* **Extracted data**:
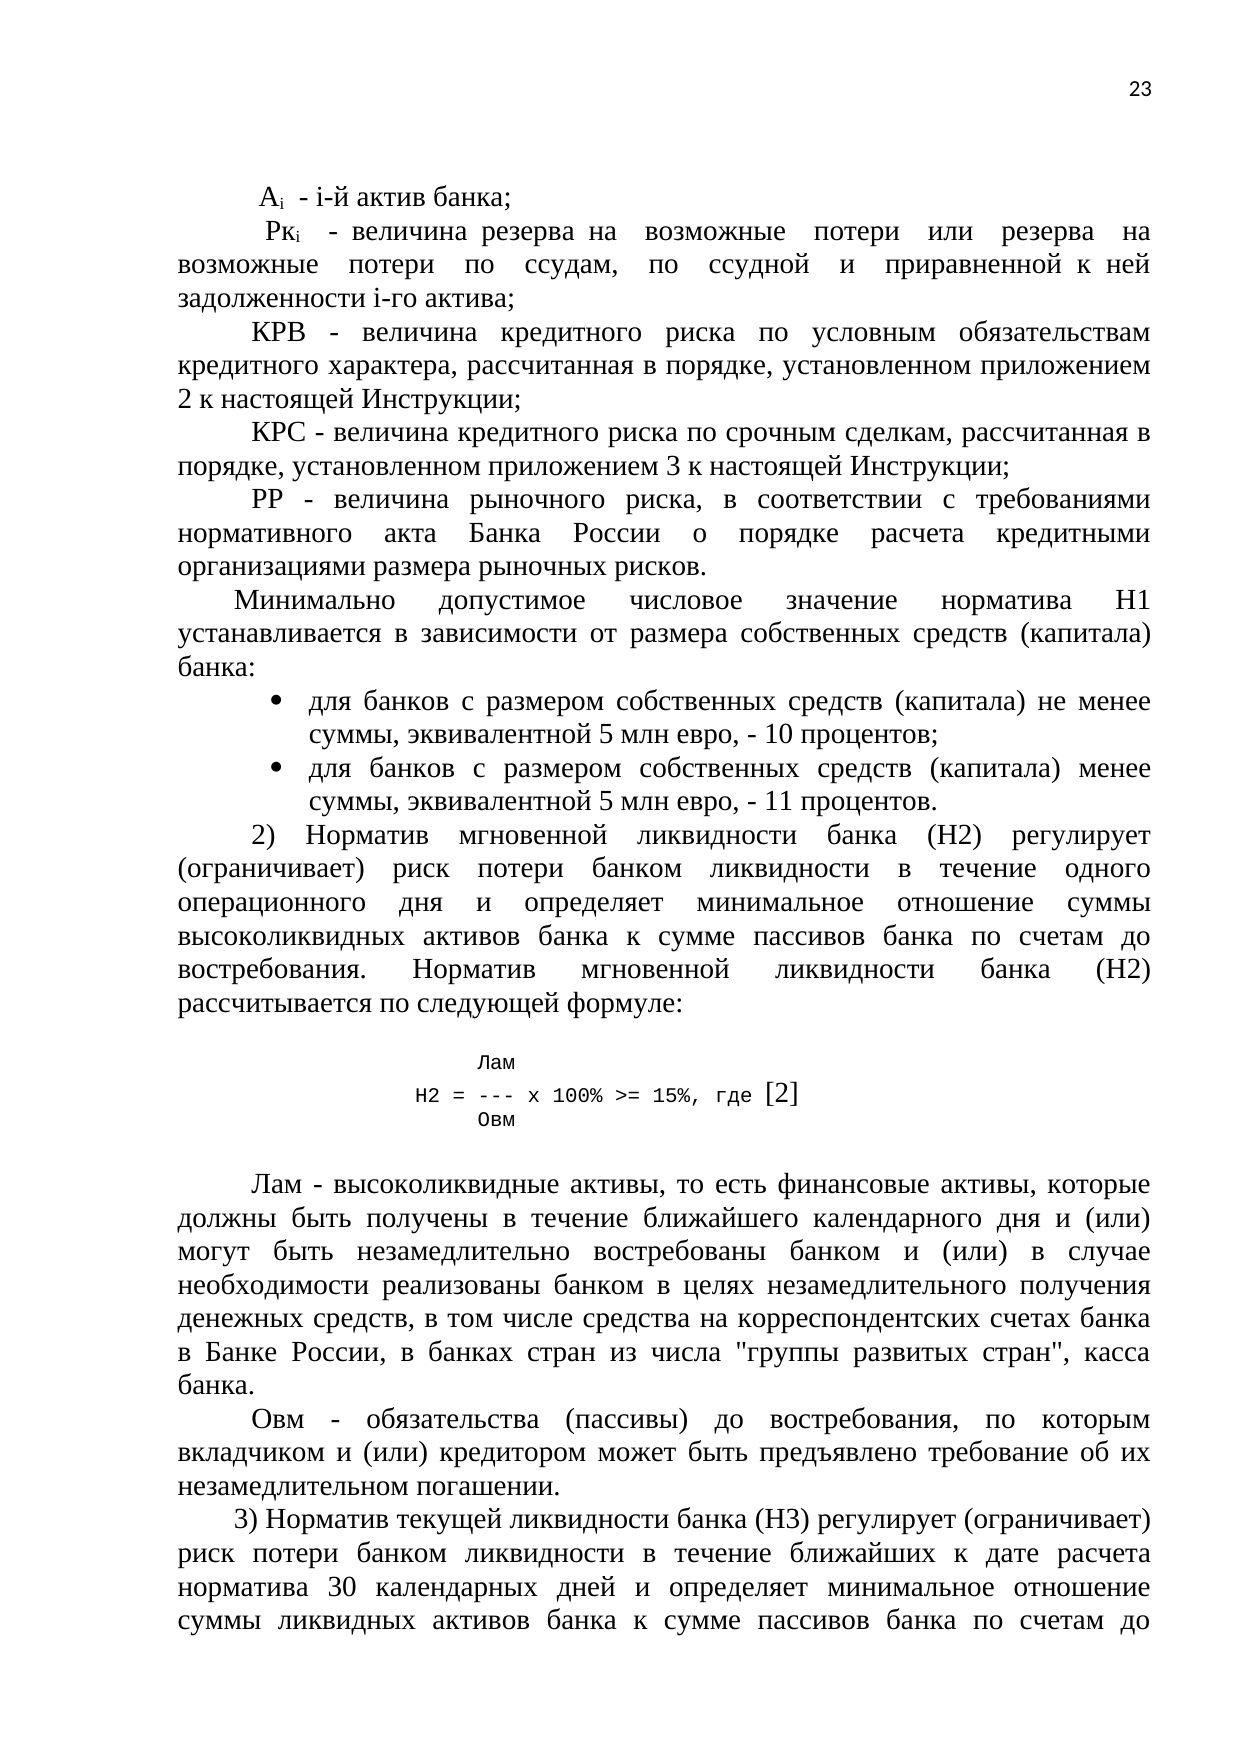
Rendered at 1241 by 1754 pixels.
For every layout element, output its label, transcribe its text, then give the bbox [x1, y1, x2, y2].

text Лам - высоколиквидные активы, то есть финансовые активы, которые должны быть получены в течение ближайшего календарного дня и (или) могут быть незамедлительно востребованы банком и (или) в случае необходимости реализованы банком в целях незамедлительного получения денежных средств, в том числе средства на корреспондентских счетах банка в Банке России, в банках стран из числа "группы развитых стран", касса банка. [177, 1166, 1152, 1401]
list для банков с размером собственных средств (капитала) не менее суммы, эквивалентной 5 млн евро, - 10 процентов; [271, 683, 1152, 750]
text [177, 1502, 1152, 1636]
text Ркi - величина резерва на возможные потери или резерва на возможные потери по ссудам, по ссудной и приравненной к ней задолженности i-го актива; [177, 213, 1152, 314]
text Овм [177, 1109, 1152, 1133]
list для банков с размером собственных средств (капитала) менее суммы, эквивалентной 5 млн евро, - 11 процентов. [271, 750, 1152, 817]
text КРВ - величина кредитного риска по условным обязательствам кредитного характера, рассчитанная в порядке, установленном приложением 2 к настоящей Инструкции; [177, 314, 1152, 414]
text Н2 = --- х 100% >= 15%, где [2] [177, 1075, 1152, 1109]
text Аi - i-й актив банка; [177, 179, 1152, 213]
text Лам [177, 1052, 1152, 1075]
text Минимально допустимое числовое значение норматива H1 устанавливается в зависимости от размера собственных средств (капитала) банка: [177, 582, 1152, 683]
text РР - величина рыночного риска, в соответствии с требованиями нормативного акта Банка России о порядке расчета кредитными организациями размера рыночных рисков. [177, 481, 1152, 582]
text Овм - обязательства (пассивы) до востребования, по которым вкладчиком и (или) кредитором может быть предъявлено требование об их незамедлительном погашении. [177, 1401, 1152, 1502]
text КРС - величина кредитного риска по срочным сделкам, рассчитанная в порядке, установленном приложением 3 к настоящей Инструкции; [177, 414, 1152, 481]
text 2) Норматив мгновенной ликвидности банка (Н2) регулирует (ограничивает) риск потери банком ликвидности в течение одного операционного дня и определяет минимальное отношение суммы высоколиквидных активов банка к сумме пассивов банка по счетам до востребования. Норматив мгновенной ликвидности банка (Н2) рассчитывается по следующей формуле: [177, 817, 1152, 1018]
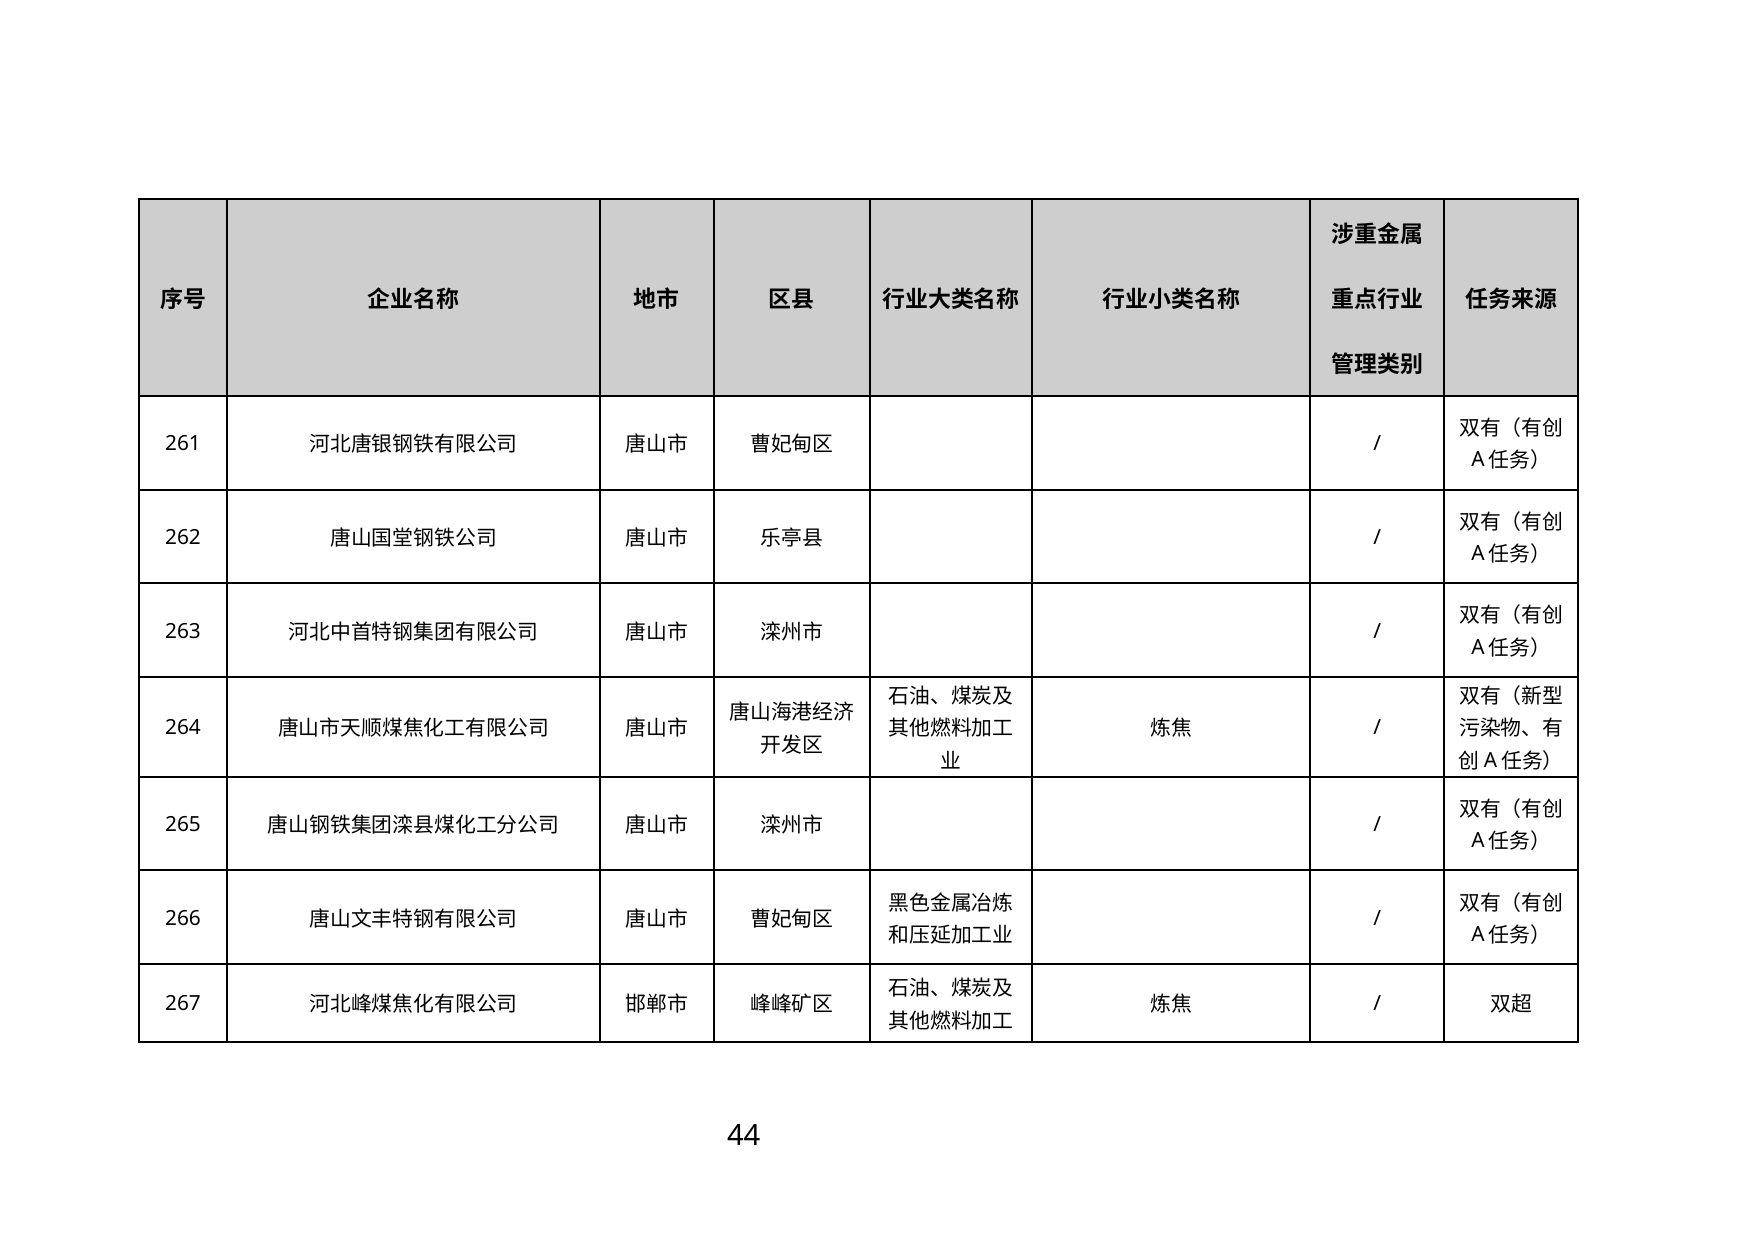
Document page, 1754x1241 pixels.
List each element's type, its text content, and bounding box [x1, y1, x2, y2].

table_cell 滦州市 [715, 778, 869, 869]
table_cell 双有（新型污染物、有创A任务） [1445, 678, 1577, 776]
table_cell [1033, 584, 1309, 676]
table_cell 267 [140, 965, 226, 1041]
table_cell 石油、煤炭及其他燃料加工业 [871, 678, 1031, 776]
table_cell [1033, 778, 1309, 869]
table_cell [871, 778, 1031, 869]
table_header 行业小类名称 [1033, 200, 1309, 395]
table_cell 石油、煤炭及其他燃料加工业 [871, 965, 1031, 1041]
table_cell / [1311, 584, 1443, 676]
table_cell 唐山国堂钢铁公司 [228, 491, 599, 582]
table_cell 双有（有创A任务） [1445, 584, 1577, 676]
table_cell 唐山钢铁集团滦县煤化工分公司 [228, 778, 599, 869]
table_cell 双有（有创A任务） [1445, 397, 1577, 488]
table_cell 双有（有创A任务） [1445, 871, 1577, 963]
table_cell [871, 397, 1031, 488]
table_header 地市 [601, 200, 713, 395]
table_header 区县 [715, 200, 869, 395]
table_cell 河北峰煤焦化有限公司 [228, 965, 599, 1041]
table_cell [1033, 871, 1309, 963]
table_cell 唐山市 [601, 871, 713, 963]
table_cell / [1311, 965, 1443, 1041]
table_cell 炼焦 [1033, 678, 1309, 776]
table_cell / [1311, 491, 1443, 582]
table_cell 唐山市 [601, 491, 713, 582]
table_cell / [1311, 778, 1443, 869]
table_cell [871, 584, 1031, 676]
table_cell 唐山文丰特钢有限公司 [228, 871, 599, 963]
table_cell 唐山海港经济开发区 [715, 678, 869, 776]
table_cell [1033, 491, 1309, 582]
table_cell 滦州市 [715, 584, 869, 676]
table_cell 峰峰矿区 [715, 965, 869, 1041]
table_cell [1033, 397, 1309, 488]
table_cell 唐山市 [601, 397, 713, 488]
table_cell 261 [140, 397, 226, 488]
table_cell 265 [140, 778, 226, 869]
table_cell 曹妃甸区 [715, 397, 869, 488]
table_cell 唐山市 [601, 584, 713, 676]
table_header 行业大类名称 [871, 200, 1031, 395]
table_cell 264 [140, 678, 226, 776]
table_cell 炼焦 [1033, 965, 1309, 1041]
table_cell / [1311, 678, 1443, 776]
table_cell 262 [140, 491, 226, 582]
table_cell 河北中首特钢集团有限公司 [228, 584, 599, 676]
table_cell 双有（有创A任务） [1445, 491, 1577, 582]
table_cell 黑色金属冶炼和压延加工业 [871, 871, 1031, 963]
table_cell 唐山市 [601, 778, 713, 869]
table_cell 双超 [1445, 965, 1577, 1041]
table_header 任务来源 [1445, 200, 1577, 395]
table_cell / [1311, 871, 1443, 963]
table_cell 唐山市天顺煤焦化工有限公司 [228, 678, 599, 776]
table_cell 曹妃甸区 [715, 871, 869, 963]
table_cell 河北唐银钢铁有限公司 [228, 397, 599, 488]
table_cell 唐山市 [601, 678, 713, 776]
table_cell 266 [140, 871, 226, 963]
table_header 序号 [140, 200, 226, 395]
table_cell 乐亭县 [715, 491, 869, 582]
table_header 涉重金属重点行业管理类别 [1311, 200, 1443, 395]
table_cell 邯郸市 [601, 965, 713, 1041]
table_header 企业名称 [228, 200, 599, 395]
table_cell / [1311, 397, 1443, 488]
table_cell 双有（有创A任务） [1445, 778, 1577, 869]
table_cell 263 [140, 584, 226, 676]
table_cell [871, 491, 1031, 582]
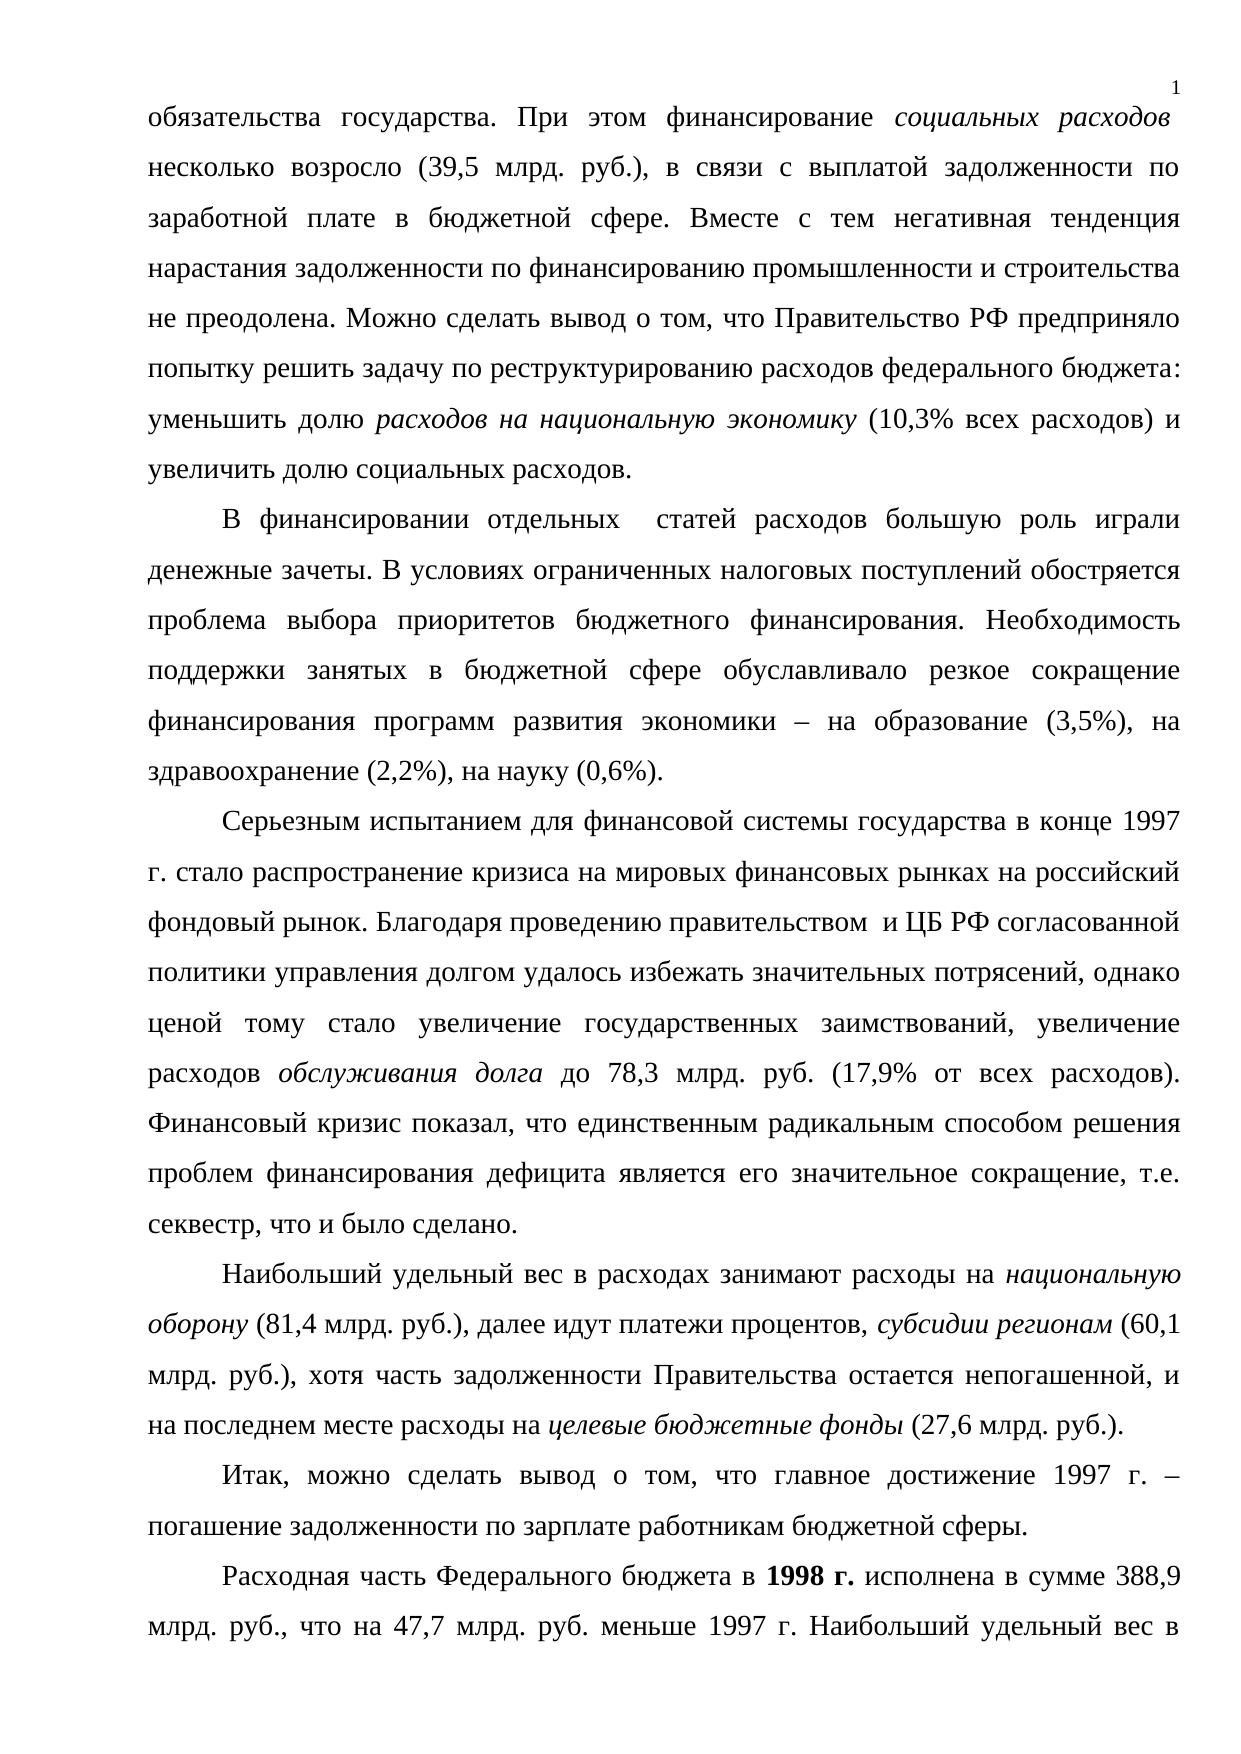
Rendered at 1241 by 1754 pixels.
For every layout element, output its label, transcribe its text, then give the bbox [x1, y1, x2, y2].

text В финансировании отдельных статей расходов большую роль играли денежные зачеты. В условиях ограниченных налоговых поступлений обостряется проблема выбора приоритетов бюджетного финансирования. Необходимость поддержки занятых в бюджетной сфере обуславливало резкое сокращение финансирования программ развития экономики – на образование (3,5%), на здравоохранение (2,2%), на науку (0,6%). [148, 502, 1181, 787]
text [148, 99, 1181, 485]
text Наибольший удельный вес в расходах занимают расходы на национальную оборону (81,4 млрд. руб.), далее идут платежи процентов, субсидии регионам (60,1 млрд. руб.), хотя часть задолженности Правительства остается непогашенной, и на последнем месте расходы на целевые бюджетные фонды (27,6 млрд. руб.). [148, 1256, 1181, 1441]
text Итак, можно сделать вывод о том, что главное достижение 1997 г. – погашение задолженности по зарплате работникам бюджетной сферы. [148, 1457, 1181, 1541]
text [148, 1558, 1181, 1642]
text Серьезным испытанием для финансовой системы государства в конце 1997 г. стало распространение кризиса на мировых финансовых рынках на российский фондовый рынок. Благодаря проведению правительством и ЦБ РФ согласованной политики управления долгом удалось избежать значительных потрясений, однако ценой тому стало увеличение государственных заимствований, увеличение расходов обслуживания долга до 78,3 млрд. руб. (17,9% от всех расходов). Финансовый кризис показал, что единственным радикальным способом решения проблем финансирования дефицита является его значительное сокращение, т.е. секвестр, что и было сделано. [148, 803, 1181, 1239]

* **Your objective**: Could you print, word for word, the line containing "text [148, 1558, 1181, 1642]" and every line after it through the end of the records, and nothing else?

* **Output of the exercise**:
text [148, 1558, 1181, 1642]
text Серьезным испытанием для финансовой системы государства в конце 1997 г. стало распространение кризиса на мировых финансовых рынках на российский фондовый рынок. Благодаря проведению правительством и ЦБ РФ согласованной политики управления долгом удалось избежать значительных потрясений, однако ценой тому стало увеличение государственных заимствований, увеличение расходов обслуживания долга до 78,3 млрд. руб. (17,9% от всех расходов). Финансовый кризис показал, что единственным радикальным способом решения проблем финансирования дефицита является его значительное сокращение, т.е. секвестр, что и было сделано. [148, 803, 1181, 1239]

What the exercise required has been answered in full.